## [Task goal]
Could you print every line from the first one of the records below through the line containing "left shoulder: (177, 261)", with both included and nothing else?

## [Records for this exercise]
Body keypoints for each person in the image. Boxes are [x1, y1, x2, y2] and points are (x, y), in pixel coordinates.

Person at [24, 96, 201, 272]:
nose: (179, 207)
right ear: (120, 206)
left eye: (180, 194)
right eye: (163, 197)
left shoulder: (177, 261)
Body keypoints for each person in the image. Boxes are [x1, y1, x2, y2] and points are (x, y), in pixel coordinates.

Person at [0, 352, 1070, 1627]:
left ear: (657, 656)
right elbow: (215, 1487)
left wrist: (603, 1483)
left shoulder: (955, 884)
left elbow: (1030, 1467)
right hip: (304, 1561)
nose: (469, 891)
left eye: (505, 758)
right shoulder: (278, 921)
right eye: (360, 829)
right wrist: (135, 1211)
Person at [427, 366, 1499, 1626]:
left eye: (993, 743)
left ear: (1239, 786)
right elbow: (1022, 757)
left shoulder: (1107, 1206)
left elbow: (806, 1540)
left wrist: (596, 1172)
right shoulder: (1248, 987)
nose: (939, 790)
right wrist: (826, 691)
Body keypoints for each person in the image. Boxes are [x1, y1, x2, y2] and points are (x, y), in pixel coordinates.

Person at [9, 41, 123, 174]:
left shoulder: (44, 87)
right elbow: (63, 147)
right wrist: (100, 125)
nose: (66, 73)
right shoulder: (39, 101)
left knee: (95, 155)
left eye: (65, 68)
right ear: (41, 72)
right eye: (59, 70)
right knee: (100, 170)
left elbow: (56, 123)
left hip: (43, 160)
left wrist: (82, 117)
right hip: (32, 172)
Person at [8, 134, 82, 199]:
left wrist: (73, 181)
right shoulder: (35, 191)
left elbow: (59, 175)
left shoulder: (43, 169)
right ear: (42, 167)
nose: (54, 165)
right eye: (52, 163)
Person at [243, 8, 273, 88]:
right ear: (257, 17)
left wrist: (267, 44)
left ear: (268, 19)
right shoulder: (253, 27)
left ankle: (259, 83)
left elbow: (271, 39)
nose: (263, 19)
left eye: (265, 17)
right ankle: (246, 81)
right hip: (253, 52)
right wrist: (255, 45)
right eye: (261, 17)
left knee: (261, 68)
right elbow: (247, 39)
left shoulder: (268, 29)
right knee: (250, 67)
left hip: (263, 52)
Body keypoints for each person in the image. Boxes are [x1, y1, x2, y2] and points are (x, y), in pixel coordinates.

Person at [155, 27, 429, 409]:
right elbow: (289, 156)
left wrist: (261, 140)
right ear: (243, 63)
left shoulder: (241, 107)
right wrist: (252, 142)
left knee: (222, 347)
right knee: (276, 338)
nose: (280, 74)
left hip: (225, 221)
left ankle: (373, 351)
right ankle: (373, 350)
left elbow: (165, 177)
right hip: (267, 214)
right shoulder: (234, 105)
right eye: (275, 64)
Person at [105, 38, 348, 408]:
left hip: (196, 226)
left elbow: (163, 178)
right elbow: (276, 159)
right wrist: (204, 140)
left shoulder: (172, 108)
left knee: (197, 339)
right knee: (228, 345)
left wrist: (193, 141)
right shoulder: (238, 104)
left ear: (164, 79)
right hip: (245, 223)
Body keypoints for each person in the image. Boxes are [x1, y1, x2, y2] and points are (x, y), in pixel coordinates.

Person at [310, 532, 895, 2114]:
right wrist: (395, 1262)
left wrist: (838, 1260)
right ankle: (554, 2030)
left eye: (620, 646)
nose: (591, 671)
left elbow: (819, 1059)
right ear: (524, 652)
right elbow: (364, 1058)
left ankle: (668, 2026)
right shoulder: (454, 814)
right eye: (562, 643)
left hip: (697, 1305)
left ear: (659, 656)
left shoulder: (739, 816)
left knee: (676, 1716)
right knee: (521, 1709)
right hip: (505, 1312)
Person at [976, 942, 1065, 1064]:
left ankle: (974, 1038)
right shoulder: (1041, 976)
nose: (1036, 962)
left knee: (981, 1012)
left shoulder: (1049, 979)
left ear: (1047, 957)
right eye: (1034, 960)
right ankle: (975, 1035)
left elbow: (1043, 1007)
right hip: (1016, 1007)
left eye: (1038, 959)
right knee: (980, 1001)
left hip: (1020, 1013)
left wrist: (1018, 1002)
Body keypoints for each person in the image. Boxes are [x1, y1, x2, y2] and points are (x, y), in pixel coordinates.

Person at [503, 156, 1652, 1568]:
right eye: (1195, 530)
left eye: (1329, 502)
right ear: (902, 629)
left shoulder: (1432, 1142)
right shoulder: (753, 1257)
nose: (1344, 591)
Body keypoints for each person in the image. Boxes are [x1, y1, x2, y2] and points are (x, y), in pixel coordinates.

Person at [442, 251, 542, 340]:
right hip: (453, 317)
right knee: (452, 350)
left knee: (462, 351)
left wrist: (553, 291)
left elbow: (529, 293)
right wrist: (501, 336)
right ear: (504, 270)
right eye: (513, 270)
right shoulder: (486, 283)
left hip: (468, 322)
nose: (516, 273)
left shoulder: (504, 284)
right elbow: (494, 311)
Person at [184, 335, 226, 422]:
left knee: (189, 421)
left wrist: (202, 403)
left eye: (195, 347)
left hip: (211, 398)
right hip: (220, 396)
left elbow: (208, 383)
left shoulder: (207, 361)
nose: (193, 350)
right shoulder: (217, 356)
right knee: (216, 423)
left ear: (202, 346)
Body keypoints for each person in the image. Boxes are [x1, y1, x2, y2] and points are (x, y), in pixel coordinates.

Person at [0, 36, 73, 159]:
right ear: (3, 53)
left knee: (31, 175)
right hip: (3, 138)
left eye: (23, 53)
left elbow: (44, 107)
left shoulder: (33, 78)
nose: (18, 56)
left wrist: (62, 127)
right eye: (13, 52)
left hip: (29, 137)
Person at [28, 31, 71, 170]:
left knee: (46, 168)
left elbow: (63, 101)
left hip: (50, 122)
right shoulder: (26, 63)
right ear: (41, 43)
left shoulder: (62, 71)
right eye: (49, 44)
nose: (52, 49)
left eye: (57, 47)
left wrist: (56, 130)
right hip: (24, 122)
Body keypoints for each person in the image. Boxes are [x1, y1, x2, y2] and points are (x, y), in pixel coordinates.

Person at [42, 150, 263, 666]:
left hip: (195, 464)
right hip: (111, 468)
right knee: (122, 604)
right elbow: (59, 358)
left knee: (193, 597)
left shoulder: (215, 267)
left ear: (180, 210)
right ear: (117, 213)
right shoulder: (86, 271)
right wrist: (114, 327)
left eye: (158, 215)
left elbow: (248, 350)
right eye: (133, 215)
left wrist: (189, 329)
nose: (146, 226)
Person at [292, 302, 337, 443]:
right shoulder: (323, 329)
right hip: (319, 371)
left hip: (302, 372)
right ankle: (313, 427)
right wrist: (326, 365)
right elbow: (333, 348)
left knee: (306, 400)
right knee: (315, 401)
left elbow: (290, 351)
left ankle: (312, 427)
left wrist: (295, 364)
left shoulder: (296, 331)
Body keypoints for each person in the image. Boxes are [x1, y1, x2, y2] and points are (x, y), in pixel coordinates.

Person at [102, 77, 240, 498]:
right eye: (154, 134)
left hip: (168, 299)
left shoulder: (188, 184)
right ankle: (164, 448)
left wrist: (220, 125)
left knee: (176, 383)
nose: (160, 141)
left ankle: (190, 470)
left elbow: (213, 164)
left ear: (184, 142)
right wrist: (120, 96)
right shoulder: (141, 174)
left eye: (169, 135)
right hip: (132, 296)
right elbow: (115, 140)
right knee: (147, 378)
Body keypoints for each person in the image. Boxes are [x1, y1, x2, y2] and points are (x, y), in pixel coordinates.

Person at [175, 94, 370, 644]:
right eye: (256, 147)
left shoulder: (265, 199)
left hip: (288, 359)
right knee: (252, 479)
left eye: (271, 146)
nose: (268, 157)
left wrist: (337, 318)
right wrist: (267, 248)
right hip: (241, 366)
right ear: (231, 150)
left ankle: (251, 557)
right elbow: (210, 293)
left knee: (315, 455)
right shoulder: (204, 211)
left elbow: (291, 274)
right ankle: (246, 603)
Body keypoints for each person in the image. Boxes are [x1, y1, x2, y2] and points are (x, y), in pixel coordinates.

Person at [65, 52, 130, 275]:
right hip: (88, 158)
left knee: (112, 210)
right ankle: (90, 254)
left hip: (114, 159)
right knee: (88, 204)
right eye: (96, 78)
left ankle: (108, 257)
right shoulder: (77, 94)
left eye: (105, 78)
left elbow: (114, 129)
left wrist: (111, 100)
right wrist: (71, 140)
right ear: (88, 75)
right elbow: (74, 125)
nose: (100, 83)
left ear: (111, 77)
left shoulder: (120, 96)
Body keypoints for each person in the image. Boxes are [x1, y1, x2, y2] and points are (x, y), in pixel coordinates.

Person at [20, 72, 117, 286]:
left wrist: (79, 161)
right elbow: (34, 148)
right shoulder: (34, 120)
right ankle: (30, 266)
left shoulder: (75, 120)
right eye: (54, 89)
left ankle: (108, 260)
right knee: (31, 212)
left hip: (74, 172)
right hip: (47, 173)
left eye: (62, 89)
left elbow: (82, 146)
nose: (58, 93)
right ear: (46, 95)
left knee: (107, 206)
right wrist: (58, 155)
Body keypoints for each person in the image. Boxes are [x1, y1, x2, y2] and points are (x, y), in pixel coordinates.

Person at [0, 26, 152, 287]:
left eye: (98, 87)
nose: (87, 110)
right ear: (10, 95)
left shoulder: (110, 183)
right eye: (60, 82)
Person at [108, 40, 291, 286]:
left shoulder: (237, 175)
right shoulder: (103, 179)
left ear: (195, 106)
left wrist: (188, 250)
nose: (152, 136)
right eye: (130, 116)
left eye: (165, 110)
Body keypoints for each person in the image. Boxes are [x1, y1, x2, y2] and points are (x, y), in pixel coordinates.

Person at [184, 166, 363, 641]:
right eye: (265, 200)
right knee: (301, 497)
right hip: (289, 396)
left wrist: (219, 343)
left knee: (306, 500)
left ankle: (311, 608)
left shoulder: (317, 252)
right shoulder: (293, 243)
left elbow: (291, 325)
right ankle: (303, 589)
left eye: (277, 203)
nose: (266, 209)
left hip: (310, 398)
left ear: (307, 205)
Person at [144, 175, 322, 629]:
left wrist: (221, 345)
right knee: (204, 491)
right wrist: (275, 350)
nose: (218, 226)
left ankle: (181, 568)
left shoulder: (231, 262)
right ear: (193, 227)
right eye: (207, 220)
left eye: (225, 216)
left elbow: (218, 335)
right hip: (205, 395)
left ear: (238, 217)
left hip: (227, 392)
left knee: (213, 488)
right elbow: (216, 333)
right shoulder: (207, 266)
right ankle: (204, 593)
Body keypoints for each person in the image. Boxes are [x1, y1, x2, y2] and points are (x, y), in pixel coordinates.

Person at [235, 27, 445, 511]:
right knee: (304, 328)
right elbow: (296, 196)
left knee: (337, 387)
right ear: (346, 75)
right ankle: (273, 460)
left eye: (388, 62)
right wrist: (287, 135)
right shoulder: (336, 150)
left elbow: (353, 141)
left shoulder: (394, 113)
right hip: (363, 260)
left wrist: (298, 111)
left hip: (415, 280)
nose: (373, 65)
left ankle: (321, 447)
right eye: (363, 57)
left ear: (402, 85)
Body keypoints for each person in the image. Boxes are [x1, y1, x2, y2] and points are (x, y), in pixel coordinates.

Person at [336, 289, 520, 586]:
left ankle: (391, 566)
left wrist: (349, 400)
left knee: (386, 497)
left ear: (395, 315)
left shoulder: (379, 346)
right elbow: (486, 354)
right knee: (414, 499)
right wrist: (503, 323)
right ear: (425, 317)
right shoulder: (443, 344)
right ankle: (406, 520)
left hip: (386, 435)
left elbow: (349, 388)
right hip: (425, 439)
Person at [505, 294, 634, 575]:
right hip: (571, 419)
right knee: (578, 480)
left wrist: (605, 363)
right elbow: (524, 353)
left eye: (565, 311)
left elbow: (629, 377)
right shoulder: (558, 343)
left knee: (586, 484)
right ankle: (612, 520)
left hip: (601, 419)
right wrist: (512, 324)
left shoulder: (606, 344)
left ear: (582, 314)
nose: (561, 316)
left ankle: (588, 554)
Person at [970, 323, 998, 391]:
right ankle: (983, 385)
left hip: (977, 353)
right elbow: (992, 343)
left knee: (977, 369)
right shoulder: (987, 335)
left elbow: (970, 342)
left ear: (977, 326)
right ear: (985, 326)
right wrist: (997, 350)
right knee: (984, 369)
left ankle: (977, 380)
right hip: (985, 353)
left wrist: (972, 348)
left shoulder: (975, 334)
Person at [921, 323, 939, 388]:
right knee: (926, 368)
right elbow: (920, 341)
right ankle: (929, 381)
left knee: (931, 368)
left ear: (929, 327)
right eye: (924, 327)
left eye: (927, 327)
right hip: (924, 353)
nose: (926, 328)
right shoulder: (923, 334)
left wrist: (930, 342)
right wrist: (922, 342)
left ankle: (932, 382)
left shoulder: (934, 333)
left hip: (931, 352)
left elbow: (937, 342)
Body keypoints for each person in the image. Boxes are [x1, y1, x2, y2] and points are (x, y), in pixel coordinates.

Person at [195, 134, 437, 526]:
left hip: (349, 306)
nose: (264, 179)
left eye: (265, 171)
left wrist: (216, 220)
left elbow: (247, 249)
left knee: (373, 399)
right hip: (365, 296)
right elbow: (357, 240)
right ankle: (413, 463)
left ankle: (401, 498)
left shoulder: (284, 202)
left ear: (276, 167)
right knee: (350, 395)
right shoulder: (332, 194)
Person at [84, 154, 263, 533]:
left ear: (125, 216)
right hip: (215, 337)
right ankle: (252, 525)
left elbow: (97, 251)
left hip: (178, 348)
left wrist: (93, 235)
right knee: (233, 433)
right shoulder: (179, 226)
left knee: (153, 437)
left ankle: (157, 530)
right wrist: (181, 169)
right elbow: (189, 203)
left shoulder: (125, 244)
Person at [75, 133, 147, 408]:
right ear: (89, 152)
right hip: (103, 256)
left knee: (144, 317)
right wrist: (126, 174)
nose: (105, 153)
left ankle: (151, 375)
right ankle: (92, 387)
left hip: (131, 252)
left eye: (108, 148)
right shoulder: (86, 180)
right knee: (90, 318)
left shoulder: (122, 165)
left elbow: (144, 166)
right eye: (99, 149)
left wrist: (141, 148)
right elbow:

## [Completed task]
Body keypoints for each person in the image. Boxes are [x1, y1, x2, y2] and points are (x, y), in pixel coordinates.

Person at [24, 96, 201, 272]:
nose: (179, 207)
right ear: (120, 206)
left eye: (180, 194)
right eye: (163, 197)
left shoulder: (177, 261)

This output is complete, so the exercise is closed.